As a development FI and a pure retail bank, the challenge for BSN is to steer a course in terms of carbon emissions and the sustainability agenda and integrate them in line with ESG standards.
BSN also works together with like-minded partners such as financial technology startups, which are aware of ESG considerations and are transitioning to perform better.
Agrobank to carve its niche
Agrobank is in the midst of integrating sustainable finance throughout its existing program offerings and supporting clients’ efforts to obtain certifications in sustainability.
It is encouraging the adoption of sustainable practices throughout the agricultural value chain through sustainability-linked programmes and products.
Within its own operations, Agrobank will continue to promote environment-friendly, more specifically, energy efficient practices, to inculcate a sustainability mindset among its employees.
“The role of the bank is to help accelerate Malaysia’s ESG and climate change agenda, in line with our development mandate to promote sound agricultural development and uplift the well-being of the agricultural community,’’ said Agrobank president and CEO Tengku Datuk Ahmad Badli Shah Raja Hussin.
Among the challenges is the issue of costs; sustainable solutions for the agriculture sector are costly as some of them involve new technologies that are not commercialized yet.
Unlike large corporations, small and medium scale as well as micro enterprises, or even entrepreneurs, struggle to implement these sustainable solutions due to lack of motivation or incentives.
“That said, we see great potential in the agriculture sector and we aspire to enhance our product offerings to support our agricultural communities in their sustainability journey,’’ said Ahmad Badli Shah.
Persuading clients to come onboard the sustainability journey is another challenge.
Many clients, especially smallholders, still see sustainability and profitability as competing goals, especially when it comes to agricultural practices.
This is where they must decide between sustainable and conventional farming.
Agrobank strives to provide more insights on the benefits of joining the sustainability journey.
Besides incorporating sustainability into its corporate strategy, Agrobank has included sustainability targets in its internal operations and for its customers.
“We envisage our sustainability strategy will allow us to continue to carve our niche in the agriculture industry through our continuous efforts to support customers especially those who are keen to come onboard the sustainability journey,’’ added Ahmad Badli Shah.
Rise of ESG, SRI & Islamic finance
Amidst these rapid developments in ESG and sustainability, Malaysia has maintained its number one position in the Islamic Finance Development Indicator for the second straight year.
Malaysia leads in the SRI sukuk issuance among the Asean6 countries, accounting for US$3.9bil of issuance value or 56% of the total Asean SRI Sukuk issuance, as of November 2021.
Between 2016 and 2020, the Asean6 markets saw significant increase, at a compound annual growth rate (CAGR) of 198%, in the issuance of sustainable bonds and sukuk for financing growth.
These were aligned with ESG principles, with an issuance value at about US$29.8bil, as of November 2021.

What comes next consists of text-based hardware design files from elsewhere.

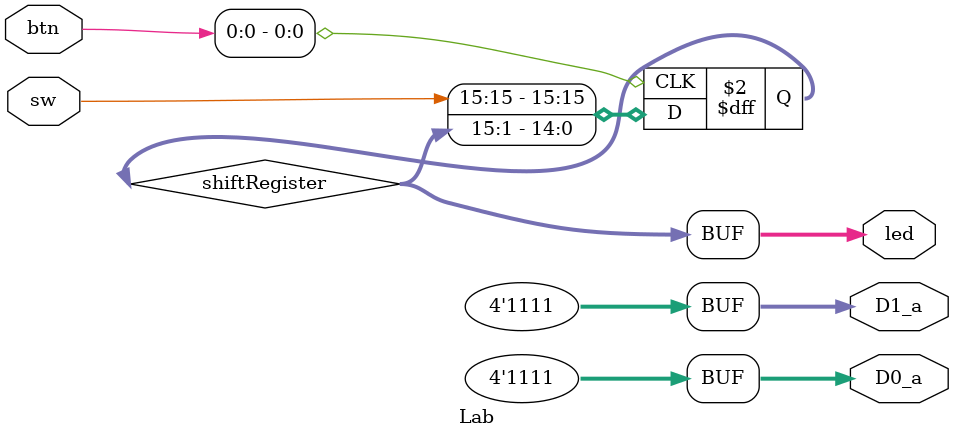
<source format=v>
`timescale 1ns / 1ps

module Lab(

    //Input switches and buttons
    input [15:0] sw,
    input [3:0] btn,
    
    //Output leds and led-segments
    output [15:0] led,    
    output [3:0] D0_a, D1_a
);

//Shift register to hold data
reg [15:0] shiftRegister;

//Updates shift register upon button press
always @(posedge btn[0]) begin
    shiftRegister <= {sw[15], shiftRegister[15:1]};
end

//Assigns led output to shiftRegister data
assign led = shiftRegister;

//Turn off led-segments
assign D0_a = 4'b1111;
assign D1_a = 4'b1111;

endmodule



</source>
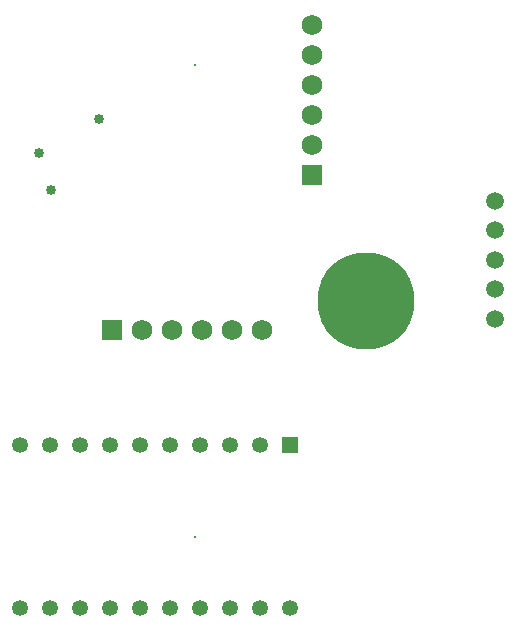
<source format=gbs>
G04*
G04 #@! TF.GenerationSoftware,Altium Limited,Altium Designer,23.6.0 (18)*
G04*
G04 Layer_Color=16711935*
%FSLAX25Y25*%
%MOIN*%
G70*
G04*
G04 #@! TF.SameCoordinates,7954F5F0-22A1-4131-B6F7-0AC426F17986*
G04*
G04*
G04 #@! TF.FilePolarity,Negative*
G04*
G01*
G75*
%ADD32C,0.05900*%
%ADD33C,0.05315*%
%ADD34R,0.05315X0.05315*%
%ADD35C,0.32296*%
%ADD36C,0.00800*%
%ADD37R,0.06902X0.06902*%
%ADD38C,0.06902*%
%ADD39R,0.06902X0.06902*%
%ADD40C,0.03359*%
D32*
X98130Y100197D02*
D03*
Y110039D02*
D03*
Y119882D02*
D03*
Y129724D02*
D03*
Y139567D02*
D03*
D33*
X30039Y3839D02*
D03*
X20039D02*
D03*
X10039D02*
D03*
X39D02*
D03*
X-9961D02*
D03*
X-19961D02*
D03*
X-29961D02*
D03*
X-39961D02*
D03*
X-49961D02*
D03*
X-59961D02*
D03*
Y58169D02*
D03*
X-49961D02*
D03*
X-39961D02*
D03*
X-29961D02*
D03*
X-19961D02*
D03*
X-9961D02*
D03*
X39D02*
D03*
X10039D02*
D03*
X20039D02*
D03*
D34*
X30039D02*
D03*
D35*
X55216Y106201D02*
D03*
D36*
X-1870Y27461D02*
D03*
Y184941D02*
D03*
D37*
X-29449Y96358D02*
D03*
D38*
X-19449D02*
D03*
X-9449D02*
D03*
X551D02*
D03*
X10551D02*
D03*
X20551D02*
D03*
X37402Y198248D02*
D03*
Y188248D02*
D03*
Y178248D02*
D03*
Y168248D02*
D03*
Y158248D02*
D03*
D39*
Y148248D02*
D03*
D40*
X-49606Y143110D02*
D03*
X-33661Y166949D02*
D03*
X-53740Y155610D02*
D03*
M02*

</source>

The issuance of sustainability-themed shariah-compliant sukuk had grown at a CAGR of 278%, and reached about US$7bil in November 2021.
As part of the innovation journey, the first US dollar sovereign sustainability Sukuk was issued by the Government of Malaysia in April 2021, aligned with the Asean Sustainability Bond Standards.
Companies in Malaysia have easy access to sustainable financing; more than 90% of FIs have at least one sustainable financing product offering, as stipulated in the Joint Committee on Climate Change (JC3) Report on the Sustainable Finance Landscape in Malaysia.
The sustainability journey ahead is expected to be filled with milestones in innovative financing, further cementing Malaysia’s position among the top in the region.